**** Given text

Gene doping for beginners

Genes are the building bricks of the human body. Every human being is composed of around 30.000 genes which are pieces of information coded on a segment of DNA responsible for encoding the individual body’s abilities to express different proteins.

Genetic engineering, gene therapy or genetic modification are different names for the technique used when functioning genes are inserted into cells to correct a genetic erroror to alter the function of the cells.

Research into the possibilities of genetic engineering is first and foremost carried out in medical science where the potential benefits of the new technology are most obvious. But genetic engineering also has applications in sport.

In 2003, IOC added gene doping to its List of Prohibited Substances and Methods. Gene doping is defined as ‘the non-therapeutic use of genes, genetic elements and/or cells that have the capacity to enhance athletic performance’.

Four ways to modify genes 
In the article Selected champions – Making winners in the age of genetic technology in the anthology Values in Sport Associate Professor of Practical Philosophy at Gothenburg University, Christian Munthe, lists four ways in which the techniques of genetic modification may be used in order to increase athletic skills and achievements in sport.

Genomics
This application of genetic technology does not involve an actual genetic modification of the athlete, but it makes use of the knowledge about genetics to develop more effective ways of enhancing performance by using drugs or optimising training methods.

********
**** Entries supplied

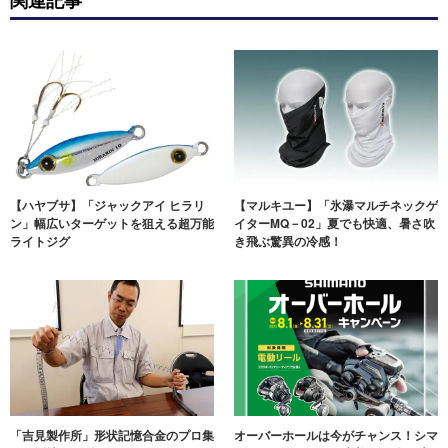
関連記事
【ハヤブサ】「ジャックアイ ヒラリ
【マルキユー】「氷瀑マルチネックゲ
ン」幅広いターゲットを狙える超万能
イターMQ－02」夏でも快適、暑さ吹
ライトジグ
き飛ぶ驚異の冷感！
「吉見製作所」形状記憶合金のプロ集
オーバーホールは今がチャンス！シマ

********
**** Entries supplied

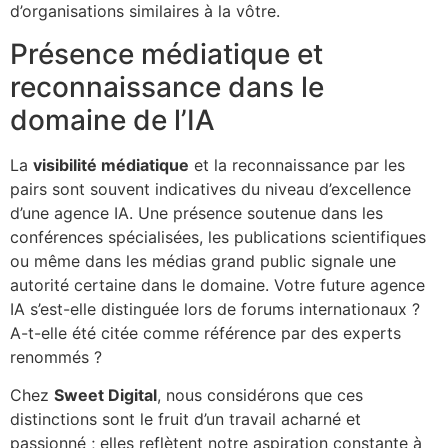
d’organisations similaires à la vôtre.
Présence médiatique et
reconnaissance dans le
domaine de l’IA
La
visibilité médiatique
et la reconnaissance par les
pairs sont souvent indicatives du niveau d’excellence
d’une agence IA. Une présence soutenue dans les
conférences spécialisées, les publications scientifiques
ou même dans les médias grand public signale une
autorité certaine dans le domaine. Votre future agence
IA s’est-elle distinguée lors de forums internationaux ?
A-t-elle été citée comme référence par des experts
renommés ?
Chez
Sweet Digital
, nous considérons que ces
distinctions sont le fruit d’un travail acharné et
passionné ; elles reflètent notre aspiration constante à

********

§ Problems and tasks
**1.** In the gene doping text, in what year did the IOC add gene doping to its List of Prohibited Substances and Methods?
**2.** Carry the gene doping article forward from its last sentence.

§ Outputs in order
**1.** 2003

**2.**
An example could be the development of a synthetic version of the protein involved in muscle growth called insulin-like growth factor-1 (IGF-1).  Stimulated by growth hormone, the proteine would provide the athlete with a greater capacity for muscle strength and speed up recovery in case of a muscle injury.

Somatic cell modification
This is an approach comparable to the ways in which athletes currently use doping methods.

Somatic cells (non-hereditary cells making up for instance blood, muscle tissue or different organs) are genetically modified in a way that meets the physical demands in strenuous athletic activity.

An example could be red blood cells modified to carry greater amounts of oxygen thereby enhancing endurance, comparable to the usual effect of EPO or blood doping.

Germ-line modification
With this method the genetic modification becomes far more specific and pervasive for the human organism.

The theory is that it is possible to alter the hereditary cells in the body very early in life (in sperm, fertilised eggs or within few days of conception) before the cells become specialised and express the individuality coded in the genes.

It is the same theory that underpins cloning and only fantasy stops us from imagining the potential outcome of the technology such as the horror scenario of a hybrid-athlete with the speed as a cheetah, a jump as a kangaroo and the strength of a gorilla painted by Australian scientist Robin Parisotto in his book Blood Sports.

Genetic pre-selection
A non-invasive method to assess an individual’s suitability for sport based on information of genotype conducted at embryonic- or infantile stage.

This is a technique which has been routinely employed in the management of genetic diseases for many years but can also be applied in the context of sport.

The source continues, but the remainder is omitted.